Records from a collection:
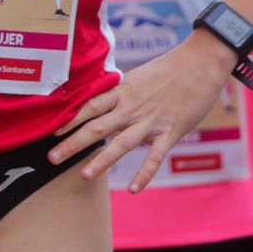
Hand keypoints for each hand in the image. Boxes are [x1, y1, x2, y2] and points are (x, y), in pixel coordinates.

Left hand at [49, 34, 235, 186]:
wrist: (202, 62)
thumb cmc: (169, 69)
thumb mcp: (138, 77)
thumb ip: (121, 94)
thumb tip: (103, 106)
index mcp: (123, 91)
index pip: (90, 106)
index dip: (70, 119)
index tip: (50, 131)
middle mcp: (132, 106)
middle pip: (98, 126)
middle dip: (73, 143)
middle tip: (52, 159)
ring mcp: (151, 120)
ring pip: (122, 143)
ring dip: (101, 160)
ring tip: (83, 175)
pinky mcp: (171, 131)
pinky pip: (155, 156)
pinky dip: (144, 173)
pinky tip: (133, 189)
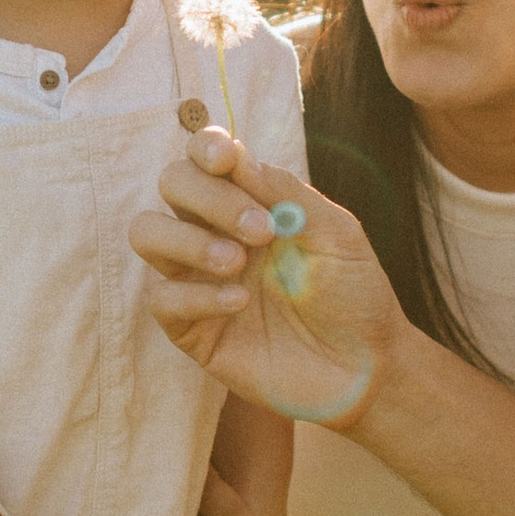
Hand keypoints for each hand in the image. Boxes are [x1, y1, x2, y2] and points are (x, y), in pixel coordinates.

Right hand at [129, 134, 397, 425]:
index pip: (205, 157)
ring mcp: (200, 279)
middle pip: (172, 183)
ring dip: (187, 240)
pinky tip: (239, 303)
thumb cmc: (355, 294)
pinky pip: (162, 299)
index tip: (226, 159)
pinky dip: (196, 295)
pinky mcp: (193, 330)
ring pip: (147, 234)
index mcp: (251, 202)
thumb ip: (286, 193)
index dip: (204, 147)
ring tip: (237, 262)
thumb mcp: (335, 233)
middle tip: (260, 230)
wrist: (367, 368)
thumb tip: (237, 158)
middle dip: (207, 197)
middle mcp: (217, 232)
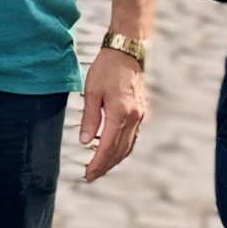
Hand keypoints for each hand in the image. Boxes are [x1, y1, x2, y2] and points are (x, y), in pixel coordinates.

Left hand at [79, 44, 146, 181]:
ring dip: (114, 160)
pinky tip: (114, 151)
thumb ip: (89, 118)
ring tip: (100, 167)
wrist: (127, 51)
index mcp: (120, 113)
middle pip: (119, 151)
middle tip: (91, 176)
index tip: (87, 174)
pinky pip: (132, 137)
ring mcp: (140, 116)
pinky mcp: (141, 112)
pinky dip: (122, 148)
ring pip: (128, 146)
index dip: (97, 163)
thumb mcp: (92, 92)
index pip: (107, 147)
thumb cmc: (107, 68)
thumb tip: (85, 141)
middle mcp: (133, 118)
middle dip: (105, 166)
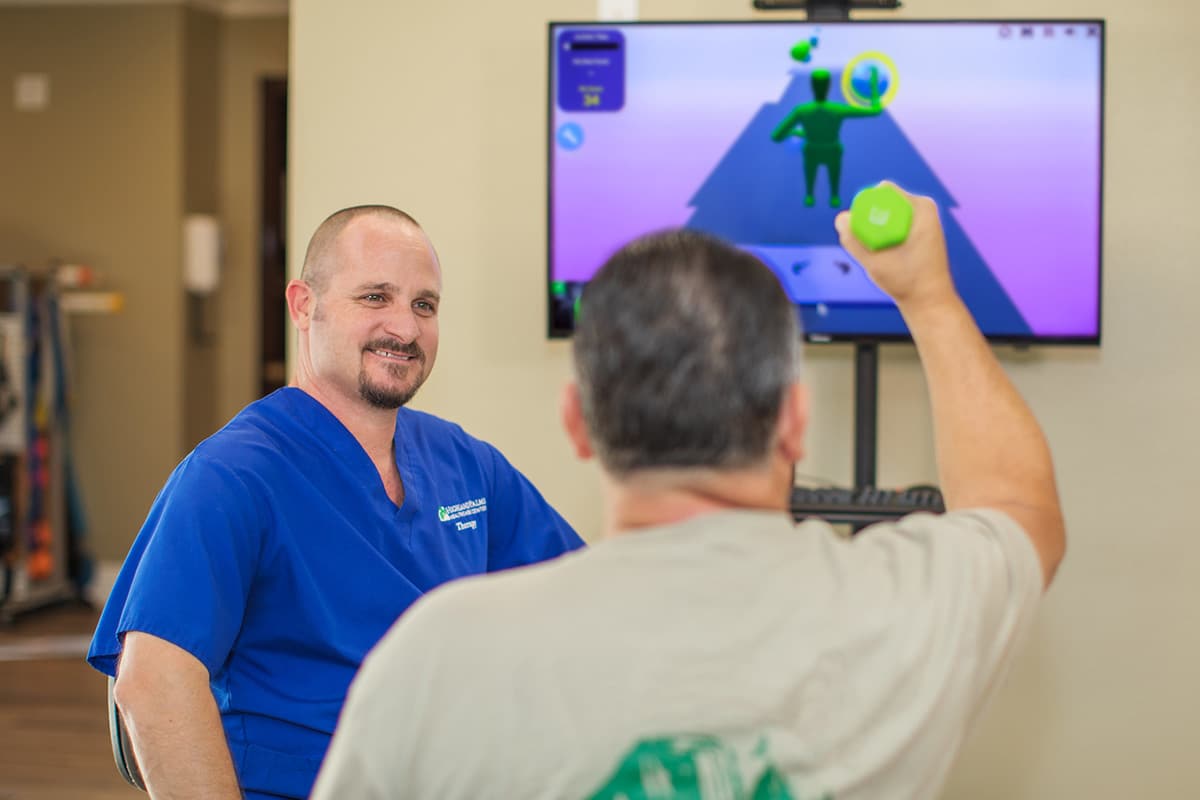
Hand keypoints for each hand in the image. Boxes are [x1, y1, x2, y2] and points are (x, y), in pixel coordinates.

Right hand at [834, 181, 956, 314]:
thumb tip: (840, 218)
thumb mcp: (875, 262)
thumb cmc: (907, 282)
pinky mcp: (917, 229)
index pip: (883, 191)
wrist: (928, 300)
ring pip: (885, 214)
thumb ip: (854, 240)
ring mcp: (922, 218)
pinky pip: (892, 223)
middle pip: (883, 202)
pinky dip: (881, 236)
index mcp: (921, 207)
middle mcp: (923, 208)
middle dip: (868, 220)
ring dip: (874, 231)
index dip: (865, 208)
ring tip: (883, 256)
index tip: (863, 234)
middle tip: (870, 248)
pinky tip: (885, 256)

**What you should do**:
In the data above, start at the line holding "thumb cmc: (355, 294)" and stop after the line holding "index tip: (863, 234)"; write out those lines exactly, without pictures.

**Task answer**:
thumb cmc: (355, 294)
pinky pip: (162, 299)
index tip: (226, 159)
pinky dip: (196, 295)
pinky mcp: (193, 330)
ring pip: (147, 234)
index mcp: (251, 202)
thumb ip: (286, 193)
index dip: (204, 147)
ring tip: (237, 262)
thumb mcp: (335, 233)
middle tip: (260, 230)
wrist: (367, 368)
thumb tip: (237, 158)
middle dip: (207, 197)
middle mcp: (217, 232)
Hand keypoints for each hand in the image. Boxes are [x1, y1, x2, y2] and points are (x, y), in pixel coordinates.

Left hand at [79, 44, 146, 181]:
ring dip: (114, 160)
pinky tip: (114, 151)
thumb ip: (89, 118)
ring tip: (100, 167)
wrist: (127, 51)
index mcp: (120, 113)
middle pip: (119, 151)
middle tip: (91, 176)
index tip: (87, 174)
pinky pip: (132, 137)
ring mcp: (140, 116)
pinky mcp: (141, 112)
pinky dip: (122, 148)
ring pip: (128, 146)
index dip: (97, 163)
thumb mcp: (92, 92)
index pip: (107, 147)
thumb cmc: (107, 68)
thumb tip: (85, 141)
middle mcp: (133, 118)
middle dip: (105, 166)
Hand keypoints for each hand in the image. Boxes are [x1, y1, x2, y2] and points are (x, y), in pixel coordinates.

Right hand at [834, 181, 956, 314]:
thumb tip: (840, 218)
thumb mcp: (875, 262)
thumb cmc: (907, 282)
pinky mcp: (917, 229)
index pip: (883, 191)
wrist: (928, 300)
ring pip: (885, 214)
thumb ip: (854, 240)
ring mcp: (922, 218)
pinky pip: (892, 223)
middle pip: (883, 202)
pinky dip: (881, 236)
index mcp: (921, 207)
middle mcp: (923, 208)
middle dip: (868, 220)
ring dip: (874, 231)
index dip: (865, 208)
ring tip: (883, 256)
index tip: (863, 234)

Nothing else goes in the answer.